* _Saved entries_
▼

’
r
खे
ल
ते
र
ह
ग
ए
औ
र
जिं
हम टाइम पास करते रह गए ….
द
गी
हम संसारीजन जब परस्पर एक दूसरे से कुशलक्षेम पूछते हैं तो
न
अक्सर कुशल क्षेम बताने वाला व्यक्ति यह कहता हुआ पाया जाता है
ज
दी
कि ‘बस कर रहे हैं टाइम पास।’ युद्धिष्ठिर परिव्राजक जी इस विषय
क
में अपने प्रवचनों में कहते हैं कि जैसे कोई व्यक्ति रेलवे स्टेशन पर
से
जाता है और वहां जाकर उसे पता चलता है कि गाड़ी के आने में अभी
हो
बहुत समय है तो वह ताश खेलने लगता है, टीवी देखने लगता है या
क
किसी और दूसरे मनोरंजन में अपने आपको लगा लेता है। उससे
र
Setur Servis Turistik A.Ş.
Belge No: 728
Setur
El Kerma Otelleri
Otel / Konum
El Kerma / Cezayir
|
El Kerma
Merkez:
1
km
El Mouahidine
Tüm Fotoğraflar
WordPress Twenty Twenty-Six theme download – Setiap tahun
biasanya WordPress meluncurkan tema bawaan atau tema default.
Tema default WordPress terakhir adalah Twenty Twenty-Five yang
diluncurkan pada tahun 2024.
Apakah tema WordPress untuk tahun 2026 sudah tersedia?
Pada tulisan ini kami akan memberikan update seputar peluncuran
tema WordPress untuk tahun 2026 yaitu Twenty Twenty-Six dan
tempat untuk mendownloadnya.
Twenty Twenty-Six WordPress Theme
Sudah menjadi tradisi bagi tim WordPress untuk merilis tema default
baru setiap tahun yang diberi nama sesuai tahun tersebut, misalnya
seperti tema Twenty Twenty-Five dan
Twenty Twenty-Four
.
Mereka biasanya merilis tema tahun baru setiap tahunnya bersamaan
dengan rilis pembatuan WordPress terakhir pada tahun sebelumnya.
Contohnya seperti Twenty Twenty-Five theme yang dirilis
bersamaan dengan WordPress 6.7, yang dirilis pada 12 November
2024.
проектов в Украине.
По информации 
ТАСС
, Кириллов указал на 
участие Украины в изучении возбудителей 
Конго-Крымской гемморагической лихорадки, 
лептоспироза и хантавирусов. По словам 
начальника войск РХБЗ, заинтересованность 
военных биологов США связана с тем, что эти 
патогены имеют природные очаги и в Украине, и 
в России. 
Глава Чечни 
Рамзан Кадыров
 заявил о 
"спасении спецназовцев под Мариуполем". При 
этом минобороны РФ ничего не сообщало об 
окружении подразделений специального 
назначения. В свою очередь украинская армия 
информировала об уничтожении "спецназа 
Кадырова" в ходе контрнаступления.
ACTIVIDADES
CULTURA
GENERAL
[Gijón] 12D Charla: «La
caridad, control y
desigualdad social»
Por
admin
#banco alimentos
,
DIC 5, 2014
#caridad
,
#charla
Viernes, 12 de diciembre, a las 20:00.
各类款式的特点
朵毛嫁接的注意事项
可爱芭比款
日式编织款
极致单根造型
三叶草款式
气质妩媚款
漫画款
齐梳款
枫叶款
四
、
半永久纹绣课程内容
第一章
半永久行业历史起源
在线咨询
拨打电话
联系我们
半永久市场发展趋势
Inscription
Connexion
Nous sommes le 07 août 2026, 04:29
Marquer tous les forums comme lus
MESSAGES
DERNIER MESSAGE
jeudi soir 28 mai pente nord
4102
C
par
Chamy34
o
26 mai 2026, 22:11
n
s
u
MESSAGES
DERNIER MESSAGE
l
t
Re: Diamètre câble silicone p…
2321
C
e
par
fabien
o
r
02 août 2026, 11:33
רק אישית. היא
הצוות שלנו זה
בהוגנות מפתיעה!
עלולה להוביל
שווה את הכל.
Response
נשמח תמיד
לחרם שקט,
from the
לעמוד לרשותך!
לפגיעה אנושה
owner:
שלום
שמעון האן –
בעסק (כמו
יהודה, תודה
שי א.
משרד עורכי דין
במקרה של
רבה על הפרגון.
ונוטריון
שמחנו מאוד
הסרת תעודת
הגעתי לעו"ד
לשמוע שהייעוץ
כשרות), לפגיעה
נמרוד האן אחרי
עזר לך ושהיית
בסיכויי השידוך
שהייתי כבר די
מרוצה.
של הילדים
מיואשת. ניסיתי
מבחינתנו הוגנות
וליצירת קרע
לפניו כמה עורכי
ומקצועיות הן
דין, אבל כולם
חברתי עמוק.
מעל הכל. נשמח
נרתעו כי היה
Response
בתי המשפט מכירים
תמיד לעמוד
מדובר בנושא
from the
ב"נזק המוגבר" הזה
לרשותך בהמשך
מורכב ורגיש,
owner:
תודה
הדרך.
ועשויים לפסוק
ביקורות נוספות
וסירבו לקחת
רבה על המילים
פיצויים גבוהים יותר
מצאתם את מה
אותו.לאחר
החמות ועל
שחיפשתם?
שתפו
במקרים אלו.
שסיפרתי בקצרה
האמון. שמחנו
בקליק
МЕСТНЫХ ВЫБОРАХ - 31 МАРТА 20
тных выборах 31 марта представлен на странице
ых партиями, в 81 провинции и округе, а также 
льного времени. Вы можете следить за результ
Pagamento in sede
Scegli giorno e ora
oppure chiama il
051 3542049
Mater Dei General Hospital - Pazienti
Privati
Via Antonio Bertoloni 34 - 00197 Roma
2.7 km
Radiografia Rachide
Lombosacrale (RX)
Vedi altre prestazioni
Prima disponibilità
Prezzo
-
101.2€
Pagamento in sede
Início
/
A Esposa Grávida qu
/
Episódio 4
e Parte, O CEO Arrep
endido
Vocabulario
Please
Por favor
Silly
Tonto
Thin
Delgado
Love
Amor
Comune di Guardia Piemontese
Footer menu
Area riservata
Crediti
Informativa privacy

▲

* _ABOUT THIS TASK_
Only the lines from the one containing "פיצויים גבוהים יותר" through the final line above should be duplicated, exactly as they stand.

* _RESULT OF THE TASK_
פיצויים גבוהים יותר
מצאתם את מה
אותו.לאחר
החמות ועל
שחיפשתם?
שתפו
במקרים אלו.
שסיפרתי בקצרה
האמון. שמחנו
בקליק
МЕСТНЫХ ВЫБОРАХ - 31 МАРТА 20
тных выборах 31 марта представлен на странице
ых партиями, в 81 провинции и округе, а также 
льного времени. Вы можете следить за результ
Pagamento in sede
Scegli giorno e ora
oppure chiama il
051 3542049
Mater Dei General Hospital - Pazienti
Privati
Via Antonio Bertoloni 34 - 00197 Roma
2.7 km
Radiografia Rachide
Lombosacrale (RX)
Vedi altre prestazioni
Prima disponibilità
Prezzo
-
101.2€
Pagamento in sede
Início
/
A Esposa Grávida qu
/
Episódio 4
e Parte, O CEO Arrep
endido
Vocabulario
Please
Por favor
Silly
Tonto
Thin
Delgado
Love
Amor
Comune di Guardia Piemontese
Footer menu
Area riservata
Crediti
Informativa privacy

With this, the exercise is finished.